We came into Oaxaca via the mountain route from Veracruz. It's an incredibly lovely, steep road over peaks up to about 9000 feet at their highest. The only problem is the Mexican drivers are insanely dangerous, even on nice, wide highways. On narrow, mountain roads it's anybodies guess what will happen. Busses pass busses on uphill curves and it's all uphill curves to Oaxaca. The worst part was over the sea level farm lands outside of Veracruz. It's a short distance but pure madness. The road is choked with sugar cane trucks which aren't merely trucks, they are trucks pulling sometimes 4 or 5 trailers with ten foot high racks which are stuffed twenty, maybe thirty foot high piles of sugar cane. The road has two lanes and is muddy and narrow but at any point, there were 2 to 6 lanes of traffic made up of cane trucks, busses, taxi cabs, pedestrians, bicycles, burro carts, hand carts, and us.

So far I've taken over 3000 pictures so will be posting a few on my website when I get the chance. We're still settling in here. We found the cool internet cafe a couple of days ago and they're letting us bring our laptop here and plug into their connection for half the cost of using one of their computers... .50 an hour. Great deal. Eventually, I'll try uploading to my website.

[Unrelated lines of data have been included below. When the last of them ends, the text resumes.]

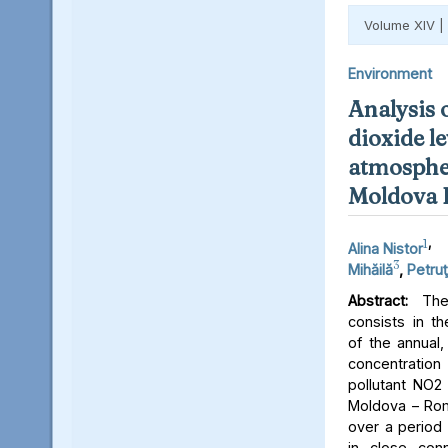
Volume XIV |
Environment
Analysis 
dioxide le
atmospher
Moldova 
1
,
Alina Nistor
3
Mihăilă
,
Petruţ
Abstract:
The 
consists in th
of the annual,
concentratio
pollutant NO2 
Moldova – Rom
over a period 
in close conn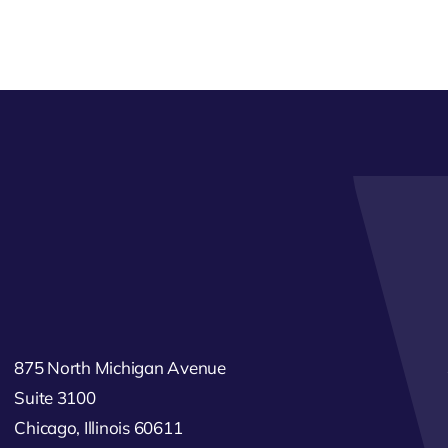
875 North Michigan Avenue
Suite 3100
Chicago, Illinois 60611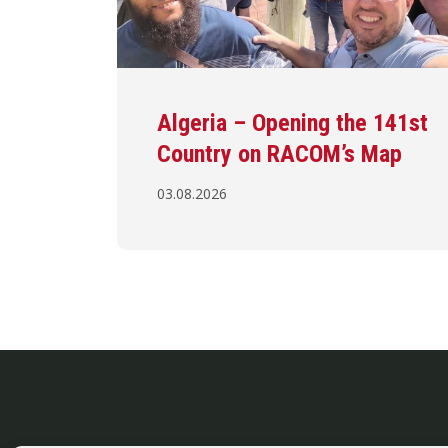
Algeria – Opening the 141st
Country on RACOM’s Map
03.08.2026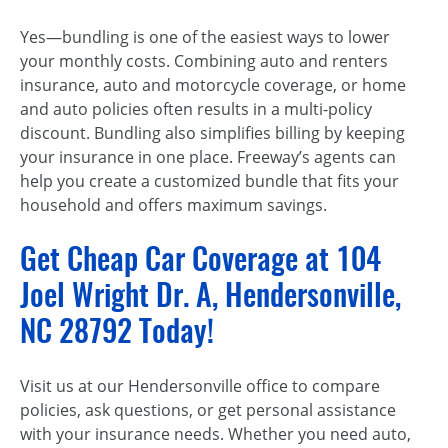
Yes—bundling is one of the easiest ways to lower
your monthly costs. Combining auto and renters
insurance, auto and motorcycle coverage, or home
and auto policies often results in a multi-policy
discount. Bundling also simplifies billing by keeping
your insurance in one place. Freeway’s agents can
help you create a customized bundle that fits your
household and offers maximum savings.
Get Cheap Car Coverage at 104
Joel Wright Dr. A, Hendersonville,
NC 28792 Today!
Visit us at our Hendersonville office to compare
policies, ask questions, or get personal assistance
with your insurance needs. Whether you need auto,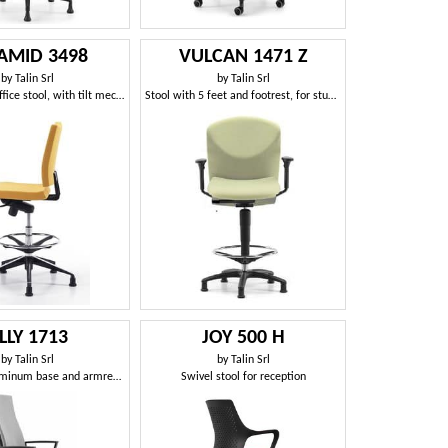
AMID 3498
VULCAN 1471 Z
by
Talin Srl
by
Talin Srl
Professional office stool, with tilt mechanism
Stool with 5 feet and footrest, for studios
LLY 1713
JOY 500 H
by
Talin Srl
by
Talin Srl
Stool with aluminum base and armrests, for office
Swivel stool for reception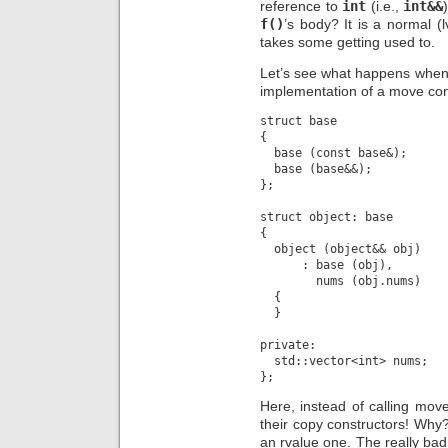
reference to
int
(i.e.,
int&&
f()
’s body? It is a normal (
takes some getting used to.
Let’s see what happens when w
implementation of a move cons
struct base

{

  base (const base&);

  base (base&&);

};

struct object: base

{

  object (object&& obj)

      : base (obj),

        nums (obj.nums)

  {

  }

private:

  std::vector<int> nums;

Here, instead of calling mov
their copy constructors! Wh
an rvalue one. The really bad 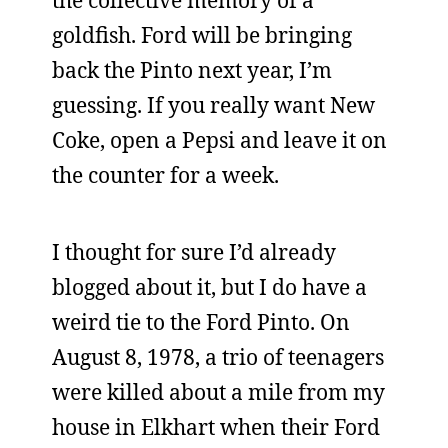
the collective memory of a
goldfish. Ford will be bringing
back the Pinto next year, I’m
guessing. If you really want New
Coke, open a Pepsi and leave it on
the counter for a week.
I thought for sure I’d already
blogged about it, but I do have a
weird tie to the Ford Pinto. On
August 8, 1978, a trio of teenagers
were killed about a mile from my
house in Elkhart when their Ford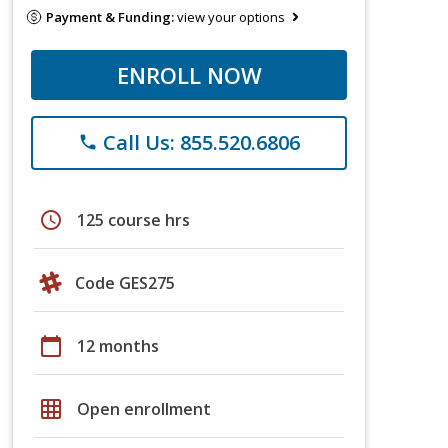
Payment & Funding:
view your options
ENROLL NOW
Call Us: 855.520.6806
phone
schedule
125 course hrs
Code GES275
calendar_today
12 months
grid_on
Open enrollment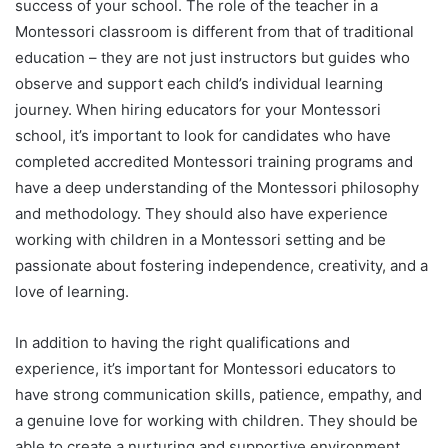
success of your school. The role of the teacher in a
Montessori classroom is different from that of traditional
education – they are not just instructors but guides who
observe and support each child’s individual learning
journey. When hiring educators for your Montessori
school, it’s important to look for candidates who have
completed accredited Montessori training programs and
have a deep understanding of the Montessori philosophy
and methodology. They should also have experience
working with children in a Montessori setting and be
passionate about fostering independence, creativity, and a
love of learning.
In addition to having the right qualifications and
experience, it’s important for Montessori educators to
have strong communication skills, patience, empathy, and
a genuine love for working with children. They should be
able to create a nurturing and supportive environment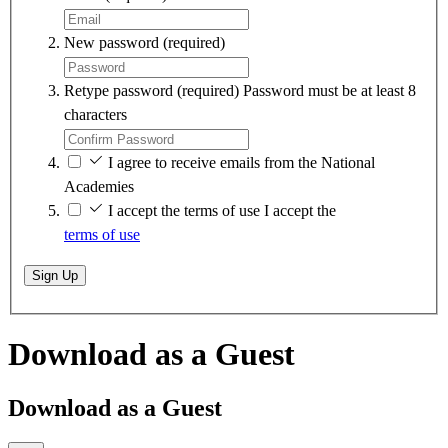
New password
(required)
Retype password
(required)
Password must be at least 8
characters
I agree to receive emails from the National
Academies
I accept the terms of use
I accept the
terms of use
Sign Up
Download as a Guest
Download as a Guest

Yesterday we visited 4 ruins in the valley, some whose origins date back about 3000 years. This place is full of pyramids. I photographed one site right along the road in a plowed field, part of it had a damn telephone pole sticking out of the middle of it. Currently I have pyramid fever and suspect that every mound is a possible pyramid.

14/04/2004

Tuxtepec

We´ve been in Mexico about 3 weeks now and are currently in the city of Tuxtepec which is in the state of Oaxaca.
We´re leaving for Oaxaca City in the morning. I´d write more but I'm on a funky connection and it´s taking too much time. In brief, our big adventure yesterday was getting two traffic tickets. One was fair. We did run the red light leaving Veracruz, even though we were completely in the flow of traffic I figure we got tagged as the rich gringos, which is a real drag. The second ticket was completely bogus. We were simply pulled out of traffic and given a ticket. It was all for the bribe, very friendly, very everyday in Mexico. The cops stood around chatting and laughing during the "negoiation".